Extracted page text data:
########################################
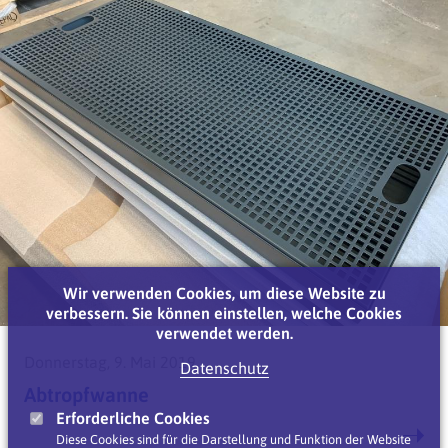
Wir verwenden Cookies, um diese Website zu
verbessern. Sie können einstellen, welche Cookies
verwendet werden.
Donnerstag, 9. Mai 2019
Datenschutz
Abtropfwanne
Erforderliche Cookies
Diese Cookies sind für die Darstellung und Funktion der Website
########################################
» WHAT YOU NEED TO DO: Exactly the lines from the one containing "Donnerstag, 9. Mai 2019" through the final line above, and only those, should be given again.

» RESULT:
Donnerstag, 9. Mai 2019
Datenschutz
Abtropfwanne
Erforderliche Cookies
Diese Cookies sind für die Darstellung und Funktion der Website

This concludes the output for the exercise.